The indicators span a wide range of dimensions, from how long the breach lasted and whether it was repeated, to its impact on AML/CFT controls, its potential to have facilitated criminal activity, and its broader effect on financial system stability.

Supervisors also retain discretion to apply additional indicators beyond those listed.

Important points:

  • Supervisors are required to assess all applicable indicators from this article as the basis for classifying the gravity of any breach.
  • The indicators cover both the internal impact on the obliged entity, such as effects on AML/CFT systems and the number of customers affected, and external impact, including risks to financial stability and potential facilitation of criminal activity.
  • Supervisors retain the ability to identify and apply additional indicators beyond those explicitly listed in this article.

Springlex's summary of the article, a reading aid, not a substitute for the legal text.

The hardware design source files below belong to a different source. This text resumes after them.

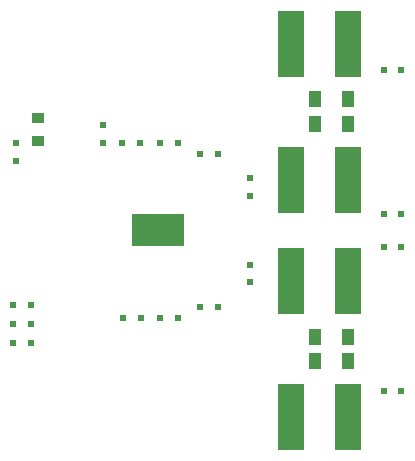
<source format=gbr>
G04 This is an RS-274x file exported by *
G04 gerbv version 2.6A *
G04 More information is available about gerbv at *
G04 http://gerbv.geda-project.org/ *
G04 --End of header info--*
%MOIN*%
%FSLAX34Y34*%
%IPPOS*%
G04 --Define apertures--*
%ADD10R,0.1770X0.1061*%
%ADD11R,0.0038X0.0510*%
%ADD12O,0.0520X0.0620*%
%ADD13C,0.0865*%
%ADD14R,0.0865X0.2203*%
%ADD15O,0.0620X0.0520*%
%ADD16R,0.0392X0.0550*%
%ADD17R,0.0235X0.0235*%
%ADD18R,0.0432X0.0353*%
%ADD19C,0.0510*%
%ADD20R,0.0510X0.0510*%
G04 --Start main section--*
G54D18*
G01X0008625Y0015554D03*
G01X0008625Y0014806D03*
G54D17*
G01X0012700Y0008901D03*
G01X0013291Y0008901D03*
G01X0011420Y0014728D03*
G01X0012011Y0014728D03*
G01X0011460Y0008901D03*
G01X0012050Y0008901D03*
G01X0010791Y0015318D03*
G01X0010791Y0014728D03*
G01X0012700Y0014728D03*
G01X0013291Y0014728D03*
G01X0014019Y0014373D03*
G01X0014609Y0014373D03*
G01X0015672Y0013546D03*
G01X0015672Y0012956D03*
G01X0014019Y0009255D03*
G01X0014609Y0009255D03*
G01X0015672Y0010082D03*
G01X0015672Y0010672D03*
G54D16*
G01X0017838Y0016184D03*
G01X0018940Y0016184D03*
G01X0017838Y0015357D03*
G01X0018940Y0015357D03*
G01X0017838Y0007444D03*
G01X0018940Y0007444D03*
G01X0017838Y0008271D03*
G01X0018940Y0008271D03*
G54D17*
G01X0020732Y0017169D03*
G01X0020141Y0017169D03*
G01X0020732Y0012365D03*
G01X0020141Y0012365D03*
G01X0020732Y0006460D03*
G01X0020141Y0006460D03*
G01X0020732Y0011263D03*
G01X0020141Y0011263D03*
G54D14*
G01X0017050Y0018035D03*
G01X0018940Y0018035D03*
G01X0017050Y0013507D03*
G01X0018940Y0013507D03*
G01X0017050Y0005594D03*
G01X0018940Y0005594D03*
G01X0017050Y0010121D03*
G01X0018940Y0010121D03*
G54D17*
G01X0007798Y0009334D03*
G01X0008389Y0009334D03*
G01X0007798Y0008704D03*
G01X0008389Y0008704D03*
G01X0007877Y0014137D03*
G01X0007877Y0014728D03*
G01X0007798Y0008074D03*
G01X0008389Y0008074D03*
G54D11*
G01X0014373Y0012956D03*
G01X0014176Y0012956D03*
G01X0013980Y0012956D03*
G01X0013783Y0012956D03*
G01X0013586Y0012956D03*
G01X0013389Y0012956D03*
G01X0013192Y0012956D03*
G01X0012995Y0012956D03*
G01X0012798Y0012956D03*
G01X0012602Y0012956D03*
G01X0012405Y0012956D03*
G01X0012208Y0012956D03*
G01X0012011Y0012956D03*
G01X0011814Y0012956D03*
G01X0011617Y0012956D03*
G01X0011420Y0012956D03*
G01X0011224Y0012956D03*
G01X0011027Y0012956D03*
G01X0010830Y0012956D03*
G01X0010830Y0010672D03*
G01X0011027Y0010672D03*
G01X0011224Y0010672D03*
G01X0011420Y0010672D03*
G01X0011617Y0010672D03*
G01X0011814Y0010672D03*
G01X0012011Y0010672D03*
G01X0012208Y0010672D03*
G01X0012405Y0010672D03*
G01X0012602Y0010672D03*
G01X0012798Y0010672D03*
G01X0012995Y0010672D03*
G01X0013192Y0010672D03*
G01X0013389Y0010672D03*
G01X0013586Y0010672D03*
G01X0013783Y0010672D03*
G01X0013980Y0010672D03*
G01X0014176Y0010672D03*
G01X0014373Y0010672D03*
G54D10*
G01X0012602Y0011814D03*
M02*

</source>
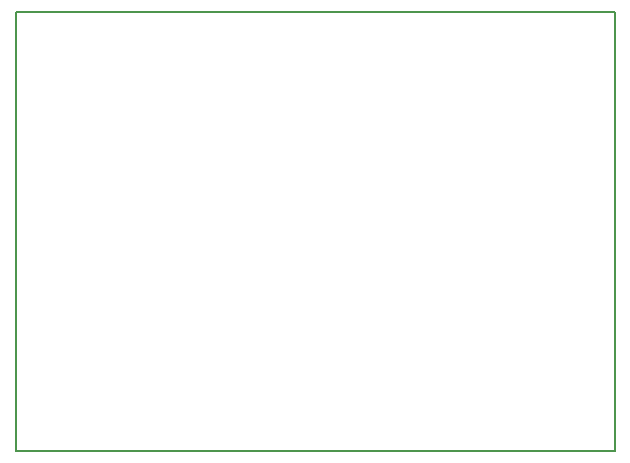
<source format=gbr>
G04 #@! TF.GenerationSoftware,KiCad,Pcbnew,(5.0.1)-3*
G04 #@! TF.CreationDate,2019-05-27T15:52:33-04:00*
G04 #@! TF.ProjectId,mars-aqua-adapter,6D6172732D617175612D616461707465,rev?*
G04 #@! TF.SameCoordinates,Original*
G04 #@! TF.FileFunction,Profile,NP*
%FSLAX46Y46*%
G04 Gerber Fmt 4.6, Leading zero omitted, Abs format (unit mm)*
G04 Created by KiCad (PCBNEW (5.0.1)-3) date 5/27/2019 3:52:33 PM*
%MOMM*%
%LPD*%
G01*
G04 APERTURE LIST*
%ADD10C,0.150000*%
G04 APERTURE END LIST*
D10*
X106768900Y-76500000D02*
X157459680Y-76500000D01*
X106766360Y-113700560D02*
X106766360Y-76502260D01*
X157459680Y-113700560D02*
X106766360Y-113700560D01*
X157459680Y-76499720D02*
X157459680Y-113700560D01*
M02*

</source>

  1. To classify the level of gravity of a breach, supervisors shall take into account all of the following indicators, to the extent that they apply:

    1. the duration of the breach;

    2. the repetition of the breach;

    3. the conduct of the natural person or legal person that committed, permitted or did not prevent the breach;

    4. the impact of the breach on the obliged entity, by assessing:

      1. whether the breach concerns the obliged entity and whether it has an impact at group level or any cross-border impact;

      2. the extent to which the products and services are affected by the breach;

      3. the approximate number of customers affected by the breach;

      4. the extent to which the effectiveness of the AML/CFT systems, controls and policies are affected by the breach;

    5. the impact of the breach on the exposure of the obliged entity, or of the group to which it belongs, to money laundering and terrorist financing risks;

    6. the nature of the breach, by assessing whether the breach is related to internal policies, procedures and controls of the obliged entity, customer due diligence, reporting obligations or records retention;

    7. whether the breach could have facilitated or otherwise led to criminal activities as defined in Article 2(1), point (3), of Regulation (EU) 2024/1624;

    8. whether there is a structural failure within the obliged entity with regards to AML/CFT systems, controls or policies or a material failure of the entity to put in place adequate AML/CFT systems, controls or policies;

    9. the actual or potential impact of the breach on the financial viability of the obliged entity or of the group of which the obliged entity is part;

    10. the actual or potential impact of the breach:

      1. on the integrity, transparency and security of the financial system of a Member State or of the Union as a whole, or on the financial stability of a Member State or of the Union as a whole;

      2. on the orderly functioning of the financial markets;

    11. the systematic nature of the breach;

    12. any other indicator identified by the supervisors.